The fireworks were supposed to come out on July 4 to celebrate Independence Day.
Instead, they began to fly late last Thursday (July 2) evening after members of the legislature’s Joint Finance Committee voted 12-4 on party lines to adopt a measure which included a provision that would have greatly altered the state’s open records law.
Located within a 24-page motion introduced after 8 p.m. the day before government officials were to adjourn for the July 4th holiday weekend, the measure specifically called for staff communication and policy drafts, among other documents, to be exempted from the purview of Wisconsin’s stringent open records laws.
But it wasn’t just the state’s more than 130 legislators who would have been impacted by the measure, which also sought to extend its protections to all levels of government on down to DeForest Village Hall and local school board members.
Bill Lueders, president of the Wisconsin Freedom of Information Council, told the Associated Press on July 2 that the proposal was a “full-frontal assault on the open records law” and that he hoped there would be a “tremendous uprising to it.”
As news of the open records proposal spread, so too did outrage from public officials of all walks to members of the press throughout Wisconsin, just as Lueders speculated.
Among them were Sen. Jon Erpenbach, D-Middleton, who said the changes were poised to promote corruption among politicians and others. Sen. Robert Cowles, R-Green Bay, issued a statement that said he would not support a budget “that includes this assault on democracy” while Rep. Joel Kleefisch, R-Oconomowoc, vowed that he would follow prior open records laws as they were.
Rep.

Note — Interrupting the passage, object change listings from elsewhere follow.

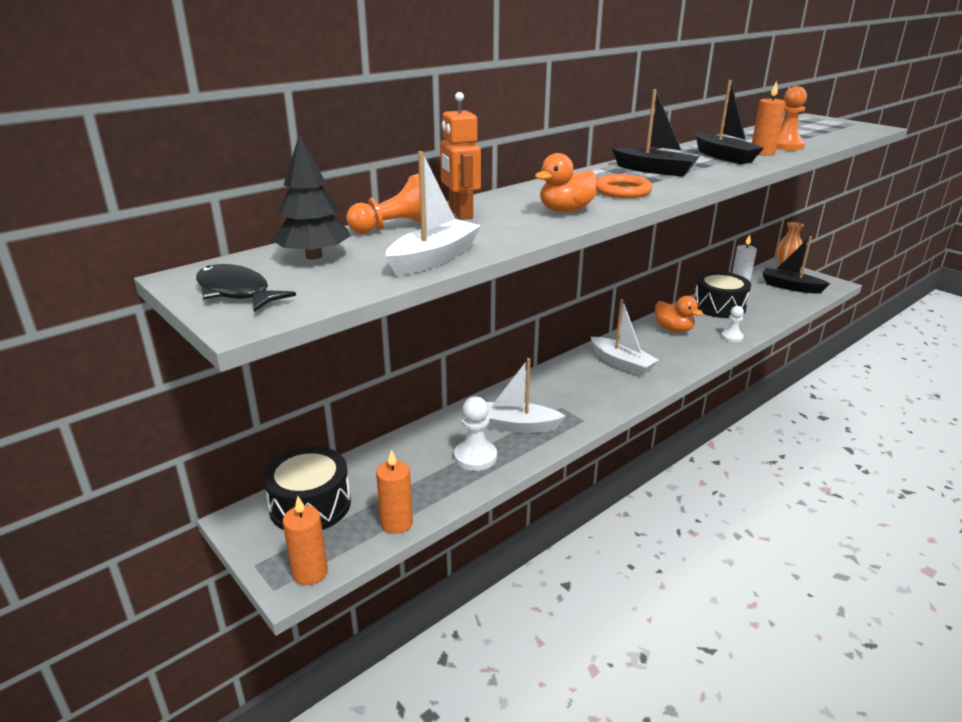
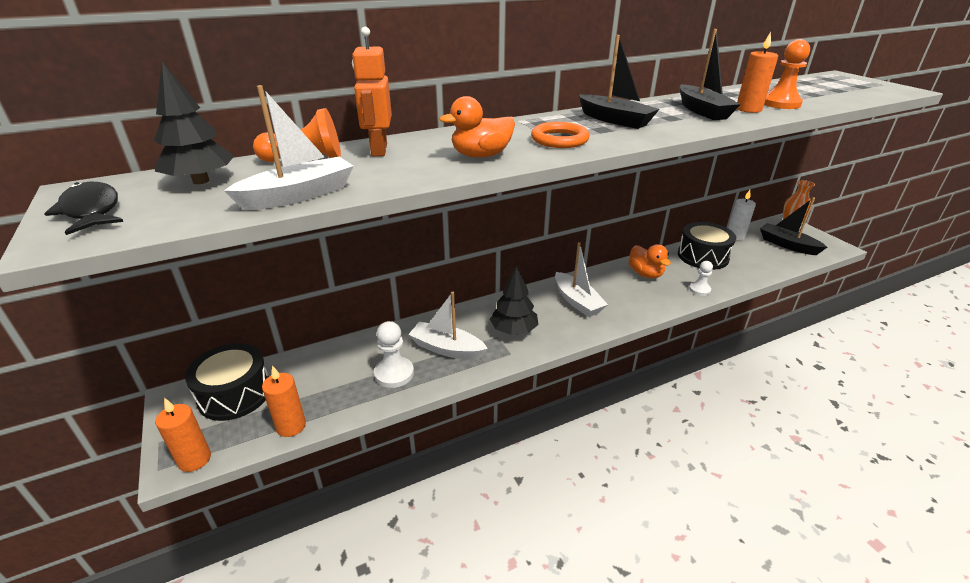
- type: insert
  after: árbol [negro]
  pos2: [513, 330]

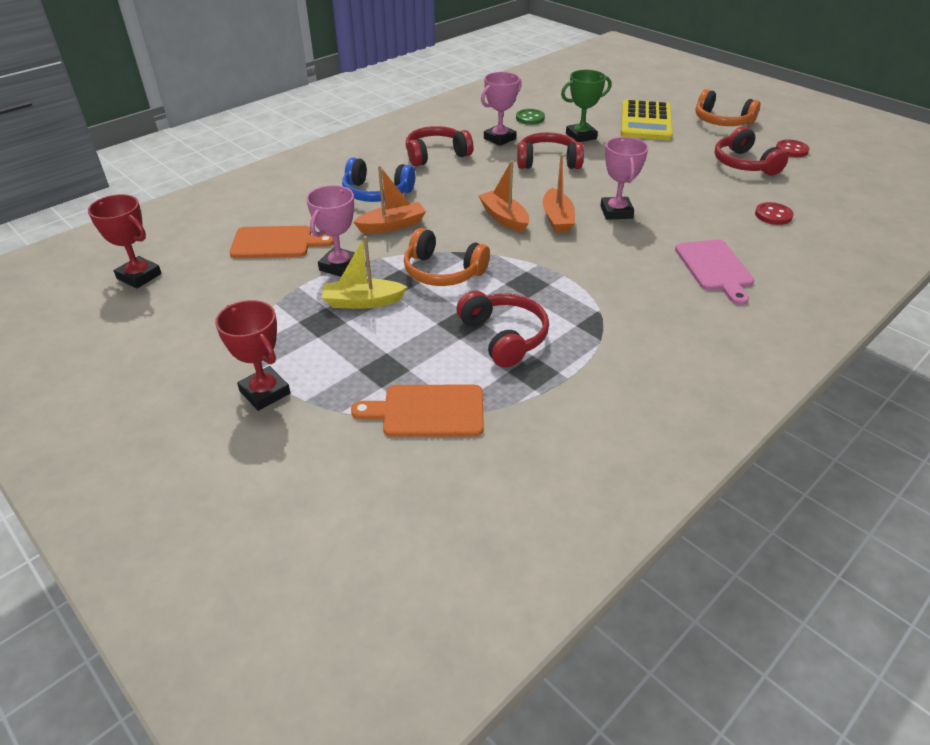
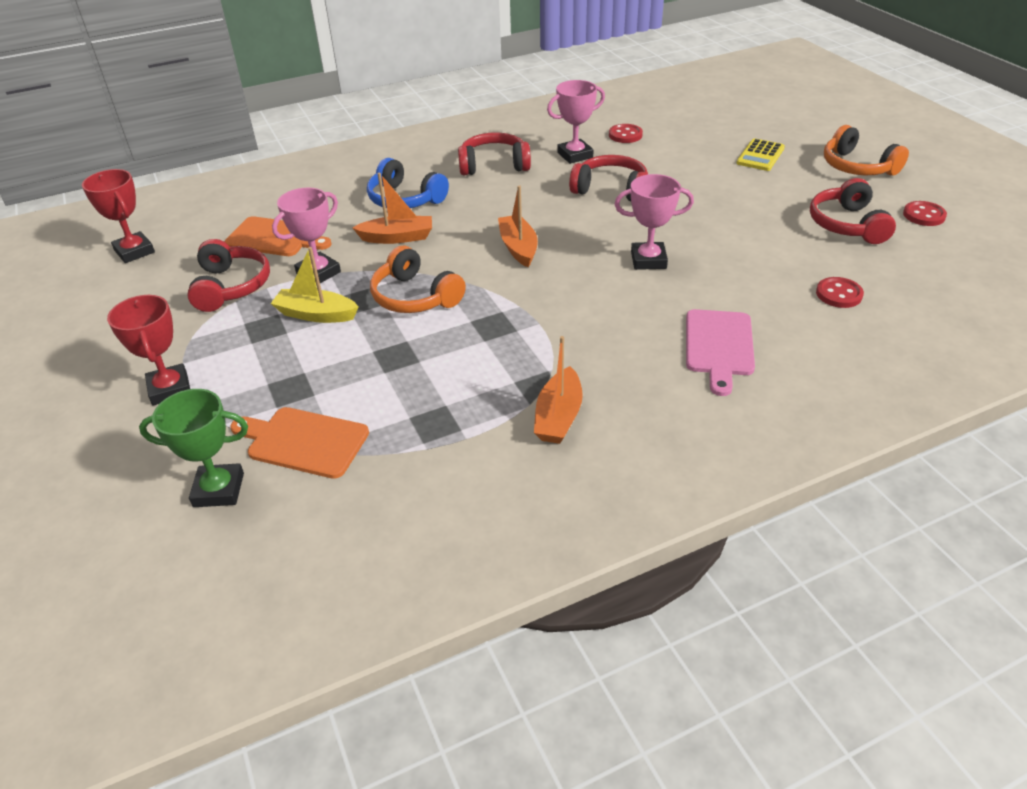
- type: move
  before: auriculares [rojo]
  pos1: [503, 337]
  pos2: [230, 286]
- type: move
  before: barco [naranja]
  pos1: [557, 219]
  pos2: [558, 416]
- type: move
  before: trofeo [verde]
  pos1: [581, 136]
  pos2: [219, 490]
- type: recolor
  before: botón [verde]
  after: botón [rojo]
  pos1: [530, 118]
  pos2: [625, 135]
- type: rotate
  before: trofeo [rosa]
  pos1: [616, 212]
  pos2: [648, 260]
  turn: 75
- type: resize
  before: calculadora [amarillo]
  pos1: [646, 121]
  pos2: [760, 156]
  scale: 0.57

John Jagler, R-Watertown, took to Twitter to say he hoped changes could be made before a vote is taken on the full budget plan.
Also to speak out over the weekend about the proposed changes was first term Republican Attorney General Brad Schimel,
“Transparency is the cornerstone of democracy and the provisions in the Budget Bill limiting access to public records moves Wisconsin in the wrong direction,” Schimel said in a release.
Wisconsin Newspaper Association Executive Director Beth Bennett spoke in opposition in the wake of the controversy, saying that some legislators were attempting to create “a blank check to close the government to scrutiny from citizens and the press.”
The liberal advocacy group One Wisconsin Now and the conservative think-tank the MacIver Institute for Public Policy each issued statements critical of the JFC’s decision.
The budget motion voted on by the JFC was sponsored by GOP committee co-chairs Rep. John Nygren of Marinette and Sen. Alberta Darling of River Hills. It’s not yet known, however, who authored or requested the open records provisions be included.
Among those to vote in favor of the motion was Sen. Luther Olson, R-Ripon, whose district includes a portion of the DeForest area. When asked by reporters last Thursday about the open records provisions, he reportedly said “Don’t ask me. I didn’t write it.”
The proposed open records law changes were panned locally by Dane County Executive Joe Parisi and DeForest Village Board President Judd Blau.
“What was something like that doing in a budget bill to begin with?” Parisi remarked this week. “And if you really want to strip away people's rights to transparency, have the decency to let people show up and testify and express how they feel about it.”
Blau said the “essence of good government” is when people are able to trust elected officials and operations are “open and transparent.”
“Sneaking this kind of legislation into the budget is just bad form,” said Blau. “If someone wants to know how a law came about in the village, they should be able to request all documents pertaining to the issue.”
Two days after the JFC’s July 2 vote, Gov. Scott Walker, who has yet to say whether his office was involved with the creation of the language, and a group of state GOP leaders, issued a statement saying they agreed to scrap the open records law changes from the budget.
Included in the joint statement released July 4 were Senate Majority Leader Scott Fitzgerald of Juneau, and Assembly Speaker Robin Vos of Rochester.
“After substantive discussion over the last day, we have agreed that the provisions relating to any changes in the state's open records law will be removed from the budget in its entirety,” the statement said. “…The intended policy goal of these changes was to provide a reasonable solution to protect constituents' privacy and to encourage a deliberative process between elected officials and their staff in developing policy. It was never intended to inhibit transparent government in any way.”
The Wisconsin State Journal reported Tuesday (July 7) that Nygren and Vos were standing by the open records alterations and that the plan originally had input and support of legislative leaders within both houses.
Lueders told the DeForest Times-Tribune that the proper solution is a “full repeal” of the open records changes from the biennial budget and that it’s “probably impossible to overstate what a huge hole this would have blown into the records law.”
“I think these provisions were added because some lawmakers have contempt for the public's right to know how they conduct the public's business,” Lueders continued. “I believe it is a small minority, but that was all it took for this almost to become law.”